■ Directions:
• a. Transcribe the Christmas Carol vocabulary flashcards word for word, taking everything from "Misanthropic" down to "pseudoscience (fake science)".
• b. Go on with the Christmas Carol vocabulary flashcards, starting after the final line shown.

■ Excerpt:

Christmas Carol - Context Vocabulary Flashcards
The traditional/ typical idea of a concept, Scrooge at the beginning is an archetypal villain.
Archetype
Laws prohibiting leisure on Sundays.
Blue Laws
During the Victorian era the word ‘bob’ was often used as a slang word for ‘shilling’.
Bob
Relief derived from releasing repressed emotions.
Catharsis
An economic system based on private ownership.
Capitalism
Similar to an accountant’s office.
Counting house
Synonymous with jealousy.
Covetous
A prison someone goes to when they owe money, Dickens father spent some time there.
Debtors Prison
Someone who breaks social norms and values.
Deviant
An expression of distaste.
Humbug
This was when the means of production of Britain switched from agriculture to industry.
Industrial Revolution
Thomas Malthus was an economist in Victorian times and believed that London was overpopulated and so poverty would be inevitable as food supplies and housing would not be enough to sustain the growing city population.
Malthusian Economics
A person who dislikes other people.
Misanthropic
Awareness of the principles of right and wrong conduct.
Moral
Cut off from society.
Ostracised
Someone who reports on governmental issues, Dickens was a parliamentary judge which may be why he was so socially aware.
Parliamentary Journalist
An act of helping those less well off than yourself, especially involving donations of money.
Philanthropy
A Victorian science which studied bumps on the skull to predict mental traits, which has now been disproved and is regarded as pseudoscience (fake science)

[Saved data entries]
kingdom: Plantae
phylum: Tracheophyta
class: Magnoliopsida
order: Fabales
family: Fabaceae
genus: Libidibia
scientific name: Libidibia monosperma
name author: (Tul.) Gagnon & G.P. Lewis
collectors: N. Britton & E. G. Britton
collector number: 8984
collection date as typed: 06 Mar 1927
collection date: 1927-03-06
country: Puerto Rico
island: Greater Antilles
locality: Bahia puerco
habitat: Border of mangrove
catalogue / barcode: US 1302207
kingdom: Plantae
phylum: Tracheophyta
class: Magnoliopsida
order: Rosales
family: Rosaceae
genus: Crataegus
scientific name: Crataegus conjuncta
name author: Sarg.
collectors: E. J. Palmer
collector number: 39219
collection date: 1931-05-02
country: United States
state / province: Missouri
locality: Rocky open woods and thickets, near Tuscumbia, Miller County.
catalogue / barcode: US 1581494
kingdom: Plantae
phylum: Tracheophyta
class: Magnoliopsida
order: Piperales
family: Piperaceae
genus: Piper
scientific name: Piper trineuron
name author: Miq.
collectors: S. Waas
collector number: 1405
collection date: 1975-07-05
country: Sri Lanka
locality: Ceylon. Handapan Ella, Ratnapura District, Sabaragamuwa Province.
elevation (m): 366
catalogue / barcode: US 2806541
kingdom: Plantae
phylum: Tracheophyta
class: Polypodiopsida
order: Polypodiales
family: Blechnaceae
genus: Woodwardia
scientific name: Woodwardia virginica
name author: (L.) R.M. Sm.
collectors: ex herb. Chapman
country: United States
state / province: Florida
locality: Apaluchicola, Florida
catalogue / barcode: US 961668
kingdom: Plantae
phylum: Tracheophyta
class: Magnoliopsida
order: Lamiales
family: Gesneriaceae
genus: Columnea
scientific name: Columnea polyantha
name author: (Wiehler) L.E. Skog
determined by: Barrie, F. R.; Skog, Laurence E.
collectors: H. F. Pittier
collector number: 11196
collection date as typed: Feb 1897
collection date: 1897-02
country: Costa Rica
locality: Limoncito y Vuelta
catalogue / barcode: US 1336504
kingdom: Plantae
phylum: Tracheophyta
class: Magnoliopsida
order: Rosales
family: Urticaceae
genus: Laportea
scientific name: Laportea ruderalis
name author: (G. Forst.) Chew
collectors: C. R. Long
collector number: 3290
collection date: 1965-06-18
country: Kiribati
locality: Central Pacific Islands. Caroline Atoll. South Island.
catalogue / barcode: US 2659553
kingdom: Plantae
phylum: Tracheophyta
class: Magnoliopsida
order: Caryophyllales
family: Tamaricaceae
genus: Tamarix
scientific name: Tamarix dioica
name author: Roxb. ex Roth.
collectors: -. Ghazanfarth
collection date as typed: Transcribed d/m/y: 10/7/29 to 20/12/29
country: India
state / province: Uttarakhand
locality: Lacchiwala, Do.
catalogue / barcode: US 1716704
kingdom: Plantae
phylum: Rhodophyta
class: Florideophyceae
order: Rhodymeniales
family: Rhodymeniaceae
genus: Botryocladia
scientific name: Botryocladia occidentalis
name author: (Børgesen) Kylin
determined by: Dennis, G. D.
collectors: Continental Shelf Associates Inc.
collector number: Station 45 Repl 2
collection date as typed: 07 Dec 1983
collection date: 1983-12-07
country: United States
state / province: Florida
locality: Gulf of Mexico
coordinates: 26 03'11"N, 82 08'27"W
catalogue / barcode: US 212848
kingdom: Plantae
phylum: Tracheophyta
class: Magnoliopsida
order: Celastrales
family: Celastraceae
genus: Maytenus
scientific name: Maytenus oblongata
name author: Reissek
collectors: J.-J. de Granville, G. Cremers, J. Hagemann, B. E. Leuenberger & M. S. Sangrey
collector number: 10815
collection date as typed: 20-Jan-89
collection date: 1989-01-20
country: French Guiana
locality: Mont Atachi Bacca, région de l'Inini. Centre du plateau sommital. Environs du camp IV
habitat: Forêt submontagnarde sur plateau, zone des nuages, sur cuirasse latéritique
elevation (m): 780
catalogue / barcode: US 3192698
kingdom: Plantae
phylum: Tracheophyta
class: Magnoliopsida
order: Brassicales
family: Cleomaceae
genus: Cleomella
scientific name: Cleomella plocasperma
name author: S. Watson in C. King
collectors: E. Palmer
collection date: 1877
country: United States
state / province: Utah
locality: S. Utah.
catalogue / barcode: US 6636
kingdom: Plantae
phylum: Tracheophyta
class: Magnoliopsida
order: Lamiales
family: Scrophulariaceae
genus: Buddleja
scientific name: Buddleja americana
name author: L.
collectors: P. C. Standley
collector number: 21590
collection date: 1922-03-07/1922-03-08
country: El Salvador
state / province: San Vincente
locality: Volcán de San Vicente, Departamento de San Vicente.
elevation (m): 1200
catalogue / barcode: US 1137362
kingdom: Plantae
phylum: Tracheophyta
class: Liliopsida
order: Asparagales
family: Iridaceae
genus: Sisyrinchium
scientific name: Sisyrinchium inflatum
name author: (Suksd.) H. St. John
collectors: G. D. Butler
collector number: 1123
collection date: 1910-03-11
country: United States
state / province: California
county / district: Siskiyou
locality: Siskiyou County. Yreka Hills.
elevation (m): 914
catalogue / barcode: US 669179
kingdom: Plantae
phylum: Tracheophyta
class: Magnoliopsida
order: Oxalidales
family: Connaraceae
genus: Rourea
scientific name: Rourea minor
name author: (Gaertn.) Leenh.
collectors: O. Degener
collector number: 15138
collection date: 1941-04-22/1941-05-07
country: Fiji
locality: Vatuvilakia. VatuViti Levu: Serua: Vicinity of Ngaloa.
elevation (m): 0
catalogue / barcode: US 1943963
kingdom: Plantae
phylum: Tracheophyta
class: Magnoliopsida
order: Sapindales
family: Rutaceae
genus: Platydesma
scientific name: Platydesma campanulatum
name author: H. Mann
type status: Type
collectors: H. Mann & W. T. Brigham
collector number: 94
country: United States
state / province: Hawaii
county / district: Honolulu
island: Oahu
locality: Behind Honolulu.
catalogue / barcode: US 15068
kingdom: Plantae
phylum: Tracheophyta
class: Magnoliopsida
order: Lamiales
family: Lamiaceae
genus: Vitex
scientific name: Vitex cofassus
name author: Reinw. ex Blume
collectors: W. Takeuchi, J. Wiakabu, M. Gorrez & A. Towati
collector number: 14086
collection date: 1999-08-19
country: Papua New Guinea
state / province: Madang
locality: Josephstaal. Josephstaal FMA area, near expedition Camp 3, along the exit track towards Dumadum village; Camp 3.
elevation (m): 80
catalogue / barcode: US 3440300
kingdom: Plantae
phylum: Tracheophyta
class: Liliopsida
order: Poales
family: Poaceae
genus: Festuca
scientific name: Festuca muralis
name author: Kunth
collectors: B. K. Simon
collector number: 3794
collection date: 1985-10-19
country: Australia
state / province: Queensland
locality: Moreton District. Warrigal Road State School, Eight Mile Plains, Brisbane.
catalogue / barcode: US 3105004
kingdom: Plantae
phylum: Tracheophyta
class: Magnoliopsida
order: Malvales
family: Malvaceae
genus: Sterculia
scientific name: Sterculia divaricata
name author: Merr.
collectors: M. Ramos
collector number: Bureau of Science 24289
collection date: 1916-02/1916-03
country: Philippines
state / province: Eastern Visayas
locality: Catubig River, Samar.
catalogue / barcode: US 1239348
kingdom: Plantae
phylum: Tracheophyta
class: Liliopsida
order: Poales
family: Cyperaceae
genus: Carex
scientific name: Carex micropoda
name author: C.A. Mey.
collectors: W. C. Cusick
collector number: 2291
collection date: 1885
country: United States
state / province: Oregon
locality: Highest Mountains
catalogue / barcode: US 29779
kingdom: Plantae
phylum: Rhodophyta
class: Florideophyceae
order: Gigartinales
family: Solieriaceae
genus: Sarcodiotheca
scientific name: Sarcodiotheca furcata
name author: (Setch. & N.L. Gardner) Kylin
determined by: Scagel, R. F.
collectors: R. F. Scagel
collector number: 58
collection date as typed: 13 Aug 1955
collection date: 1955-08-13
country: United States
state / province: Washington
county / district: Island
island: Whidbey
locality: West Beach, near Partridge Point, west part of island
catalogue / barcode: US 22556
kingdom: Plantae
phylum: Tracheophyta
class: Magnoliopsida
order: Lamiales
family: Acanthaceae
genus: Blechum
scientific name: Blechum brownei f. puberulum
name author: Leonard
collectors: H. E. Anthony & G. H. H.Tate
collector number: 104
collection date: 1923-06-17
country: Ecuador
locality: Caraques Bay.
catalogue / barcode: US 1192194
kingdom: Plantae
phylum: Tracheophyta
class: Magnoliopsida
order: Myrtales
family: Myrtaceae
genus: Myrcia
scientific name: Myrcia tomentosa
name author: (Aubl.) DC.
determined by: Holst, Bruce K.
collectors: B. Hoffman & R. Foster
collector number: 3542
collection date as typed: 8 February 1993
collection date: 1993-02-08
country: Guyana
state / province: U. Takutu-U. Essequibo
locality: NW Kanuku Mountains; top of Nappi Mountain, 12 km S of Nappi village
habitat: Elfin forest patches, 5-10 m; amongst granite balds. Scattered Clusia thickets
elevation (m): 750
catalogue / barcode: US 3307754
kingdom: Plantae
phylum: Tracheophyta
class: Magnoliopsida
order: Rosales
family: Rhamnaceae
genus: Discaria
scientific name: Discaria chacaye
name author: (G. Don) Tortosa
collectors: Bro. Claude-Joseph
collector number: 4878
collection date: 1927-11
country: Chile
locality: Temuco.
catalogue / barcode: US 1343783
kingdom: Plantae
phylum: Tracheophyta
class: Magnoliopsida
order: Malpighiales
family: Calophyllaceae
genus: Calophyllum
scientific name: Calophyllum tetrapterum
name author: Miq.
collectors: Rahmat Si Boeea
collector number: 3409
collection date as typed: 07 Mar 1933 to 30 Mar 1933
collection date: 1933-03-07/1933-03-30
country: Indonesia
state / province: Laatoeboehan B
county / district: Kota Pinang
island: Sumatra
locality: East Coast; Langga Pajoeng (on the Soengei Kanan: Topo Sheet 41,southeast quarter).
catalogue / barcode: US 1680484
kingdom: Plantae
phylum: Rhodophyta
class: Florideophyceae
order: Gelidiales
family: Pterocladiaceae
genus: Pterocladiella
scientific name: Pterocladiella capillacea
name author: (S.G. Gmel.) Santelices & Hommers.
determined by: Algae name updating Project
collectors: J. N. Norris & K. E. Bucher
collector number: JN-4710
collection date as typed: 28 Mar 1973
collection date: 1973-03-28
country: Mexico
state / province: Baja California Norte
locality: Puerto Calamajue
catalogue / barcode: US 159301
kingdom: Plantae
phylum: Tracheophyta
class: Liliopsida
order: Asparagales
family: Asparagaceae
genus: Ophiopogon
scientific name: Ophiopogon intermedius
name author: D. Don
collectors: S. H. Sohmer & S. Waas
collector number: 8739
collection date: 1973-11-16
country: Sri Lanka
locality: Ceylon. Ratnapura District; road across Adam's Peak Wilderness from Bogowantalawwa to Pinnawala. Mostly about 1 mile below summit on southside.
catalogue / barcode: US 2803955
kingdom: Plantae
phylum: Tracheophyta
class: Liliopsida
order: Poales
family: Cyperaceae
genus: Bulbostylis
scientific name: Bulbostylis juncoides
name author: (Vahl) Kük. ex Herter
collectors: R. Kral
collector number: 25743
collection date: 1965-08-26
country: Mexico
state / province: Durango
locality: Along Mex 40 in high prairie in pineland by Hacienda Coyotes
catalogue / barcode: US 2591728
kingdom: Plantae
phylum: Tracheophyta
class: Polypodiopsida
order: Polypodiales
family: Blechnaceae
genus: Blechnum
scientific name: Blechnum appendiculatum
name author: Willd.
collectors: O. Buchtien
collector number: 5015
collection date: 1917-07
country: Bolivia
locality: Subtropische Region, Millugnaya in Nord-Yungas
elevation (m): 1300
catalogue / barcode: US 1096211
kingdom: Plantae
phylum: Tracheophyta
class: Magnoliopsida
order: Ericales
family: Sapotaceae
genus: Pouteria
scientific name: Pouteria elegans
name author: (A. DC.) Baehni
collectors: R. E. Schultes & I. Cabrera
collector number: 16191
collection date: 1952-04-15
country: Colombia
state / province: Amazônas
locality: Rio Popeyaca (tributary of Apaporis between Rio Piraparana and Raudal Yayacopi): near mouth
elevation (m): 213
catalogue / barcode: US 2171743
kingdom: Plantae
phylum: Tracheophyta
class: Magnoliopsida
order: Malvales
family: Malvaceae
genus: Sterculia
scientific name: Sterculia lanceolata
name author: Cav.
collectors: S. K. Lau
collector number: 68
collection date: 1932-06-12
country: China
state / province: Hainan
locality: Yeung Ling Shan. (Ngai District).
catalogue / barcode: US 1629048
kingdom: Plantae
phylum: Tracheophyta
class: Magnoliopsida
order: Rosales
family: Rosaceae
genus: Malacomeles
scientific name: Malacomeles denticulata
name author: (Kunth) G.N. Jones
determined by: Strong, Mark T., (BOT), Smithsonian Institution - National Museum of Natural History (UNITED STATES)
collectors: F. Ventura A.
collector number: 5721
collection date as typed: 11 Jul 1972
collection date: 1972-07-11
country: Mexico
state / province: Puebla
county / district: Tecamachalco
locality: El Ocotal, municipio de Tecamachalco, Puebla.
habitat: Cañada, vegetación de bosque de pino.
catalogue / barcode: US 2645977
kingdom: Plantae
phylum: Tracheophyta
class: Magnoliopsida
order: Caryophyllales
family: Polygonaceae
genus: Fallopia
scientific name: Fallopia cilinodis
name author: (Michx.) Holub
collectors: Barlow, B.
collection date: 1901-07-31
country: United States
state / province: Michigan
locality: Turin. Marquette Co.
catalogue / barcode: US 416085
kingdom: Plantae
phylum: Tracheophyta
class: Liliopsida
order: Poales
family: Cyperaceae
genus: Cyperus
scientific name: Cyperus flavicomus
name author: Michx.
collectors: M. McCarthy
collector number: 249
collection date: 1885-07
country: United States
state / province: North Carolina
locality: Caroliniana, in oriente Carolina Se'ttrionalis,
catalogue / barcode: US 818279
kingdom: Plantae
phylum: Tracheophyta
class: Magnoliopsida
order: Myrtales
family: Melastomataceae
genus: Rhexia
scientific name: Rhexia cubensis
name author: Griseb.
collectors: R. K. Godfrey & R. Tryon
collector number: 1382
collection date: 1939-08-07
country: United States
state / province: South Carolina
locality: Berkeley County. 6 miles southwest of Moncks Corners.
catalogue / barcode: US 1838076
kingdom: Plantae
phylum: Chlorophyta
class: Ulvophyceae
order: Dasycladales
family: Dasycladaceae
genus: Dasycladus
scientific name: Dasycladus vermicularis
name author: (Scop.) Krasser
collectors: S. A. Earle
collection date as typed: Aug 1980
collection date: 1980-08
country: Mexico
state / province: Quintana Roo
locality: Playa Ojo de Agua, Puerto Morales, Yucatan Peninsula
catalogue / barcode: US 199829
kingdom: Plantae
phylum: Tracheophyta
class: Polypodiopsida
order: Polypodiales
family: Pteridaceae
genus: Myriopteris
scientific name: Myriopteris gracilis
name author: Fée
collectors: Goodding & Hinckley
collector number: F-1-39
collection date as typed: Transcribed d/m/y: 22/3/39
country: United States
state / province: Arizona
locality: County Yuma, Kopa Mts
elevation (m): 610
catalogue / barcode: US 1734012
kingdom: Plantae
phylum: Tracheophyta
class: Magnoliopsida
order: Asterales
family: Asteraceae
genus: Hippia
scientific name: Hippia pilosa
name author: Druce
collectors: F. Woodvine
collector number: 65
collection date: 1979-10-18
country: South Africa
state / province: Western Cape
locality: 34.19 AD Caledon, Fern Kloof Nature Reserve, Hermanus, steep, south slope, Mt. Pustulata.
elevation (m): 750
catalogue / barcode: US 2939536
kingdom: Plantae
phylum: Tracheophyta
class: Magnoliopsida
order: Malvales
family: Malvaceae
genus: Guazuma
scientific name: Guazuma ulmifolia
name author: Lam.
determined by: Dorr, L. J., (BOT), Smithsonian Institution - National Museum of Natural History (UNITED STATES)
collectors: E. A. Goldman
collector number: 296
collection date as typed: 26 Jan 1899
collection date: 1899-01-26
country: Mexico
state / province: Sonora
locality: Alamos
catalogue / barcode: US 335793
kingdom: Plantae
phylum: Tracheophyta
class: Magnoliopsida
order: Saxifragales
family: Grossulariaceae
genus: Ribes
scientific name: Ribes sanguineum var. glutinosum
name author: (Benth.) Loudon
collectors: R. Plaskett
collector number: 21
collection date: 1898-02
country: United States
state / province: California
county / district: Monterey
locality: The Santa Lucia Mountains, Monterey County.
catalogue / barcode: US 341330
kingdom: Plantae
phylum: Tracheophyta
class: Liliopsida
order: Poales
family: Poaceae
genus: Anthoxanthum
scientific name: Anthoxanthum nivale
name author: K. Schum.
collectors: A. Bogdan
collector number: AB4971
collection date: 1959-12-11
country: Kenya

■ Results:
• a.
Misanthropic
Awareness of the principles of right and wrong conduct.
Moral
Cut off from society.
Ostracised
Someone who reports on governmental issues, Dickens was a parliamentary judge which may be why he was so socially aware.
Parliamentary Journalist
An act of helping those less well off than yourself, especially involving donations of money.
Philanthropy
A Victorian science which studied bumps on the skull to predict mental traits, which has now been disproved and is regarded as pseudoscience (fake science)

• b.
Phrenology
This is a Medieval Christian belief which is a prison, a sort of limbo between hell and life, in which you are given another chance and supposed to be made ready for Heaven. Marley’s Ghost lives in the “incessant torture”.
Purgatory
Schools which provided basic education and provided for children who lived in poverty, Dickens was a contributor of these.
Ragged Schools
A religious belief that it is a sin to work on Sunday as it is the Lord’s day.
Sabbatarianism
An economic system based on shared ownership.
Socialism
A transformation from one thing to another.
Transmorphism
This was a means of production in which was used to produce flour as the workers would walk the wheel.
Treadmill
These were apart of the Gilbert Act which allowed parishes to join together to become responsible for the workhouses.
Union workhouses
A system of welfare which introduced workhouses.
1834 Poor Law
Children have to be 9 years old to work and had to have basic education.